East 10th Street: Self Portrait with Empty House

Edgar Oliver

Venue: Traverse

Festival:


Low Down


This one-man show sees Edgar Oliver, a well known figure in the New York avant-garde theatre scene, telling tales from his time in an East Village house populated by eccentric and lonely characters. His astonishing voice and storytelling skills make this simplest of shows engaging, but it fails to really entrance.

 

 

Review


‘East 10th Street’ is a simple show: New York actor Edgar Oliver tells us the story of the East Village tenement building he has spent most of his life in, and of the host of eccentric characters that have haunted it too. There’s no set, just lights from each corner of the stage, illuminating Oliver’s unassuming figure, simply clad in a black shirt and trousers.
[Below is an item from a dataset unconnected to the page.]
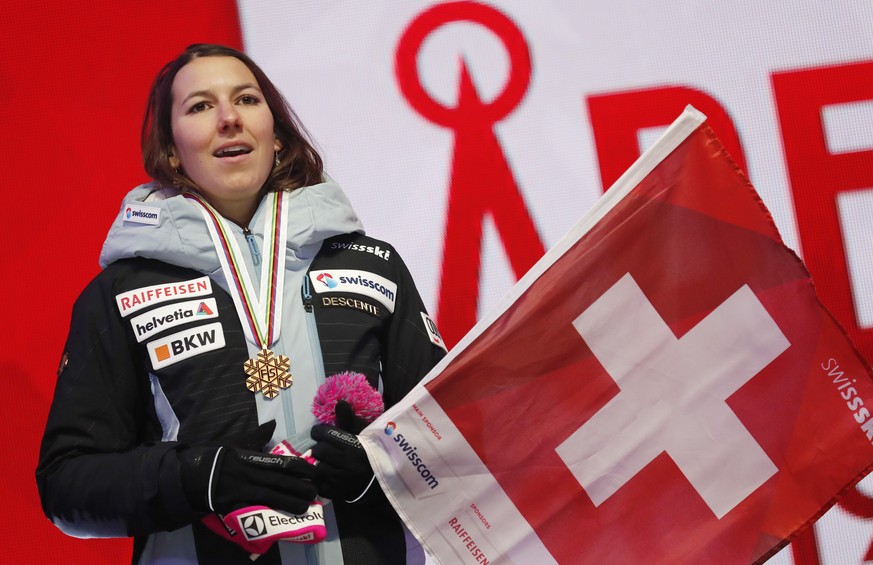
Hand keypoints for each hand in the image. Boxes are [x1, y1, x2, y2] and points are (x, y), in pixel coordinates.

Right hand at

But when he opens his mouth – well, anyone unfamiliar with his voice could be forgiven for thinking it was put on. But it becomes apparent this old-style luvvie ‘ac-torr’ is touchingly genuine. His deliciously deep and sonorous voice is fascinating to listen to, extravagantly rolling his ‘r’s, and seeming to savour each prolonged vowel sound.

The tales he tells match his delivery with their own eccentricity. He has a classic New Yorker’s obsession with their flat – but to be fair, his is more interesting than most. Moving into the house on East 10th Street in the 1970s seems to have been tantamount to moving into a mental asylum: downstairs an alcoholic ‘mulatto postman’ drank his vodka with milk (he suffered from ulcers) and waged a vicious war on the old woman who lived in the room next door, in a nest of rags she spent all day, every day washing. She was convinced Hitler stopped over in the house ‘on his way to South America’, which gives a flavour of the inhabitants. Upstairs lived a suspected Nazi officer who made pans of suspicious soup in the closet and a dwarf Cabalist who horded excrement in Maxwell House Coffee jars (it’s the detail that Oliver gets you with), both of whom inexplicably wanted to kill Oliver and his sister.

Oliver’s delivery is consistently entertaining, both funny and slightly eerie – moments of ponderous stillness contrast with his camply performative flurries, hands fluttering and flapping. Somewhat unnervingly, this is an autobiographical piece and these stories are surely true, although it’s all wrapped up in rather verbose language. A consummate performer, Oliver is able to hold the audience’s attention just standing still on an empty stage, which he seems to fill with that splendid voice. It’s impressive, but nonetheless a little limited. This is a performance which comes from the heart, capturing loneliness amongst the grotesqueries of his descriptions, but it is not the most dynamic fare on offer at the festival.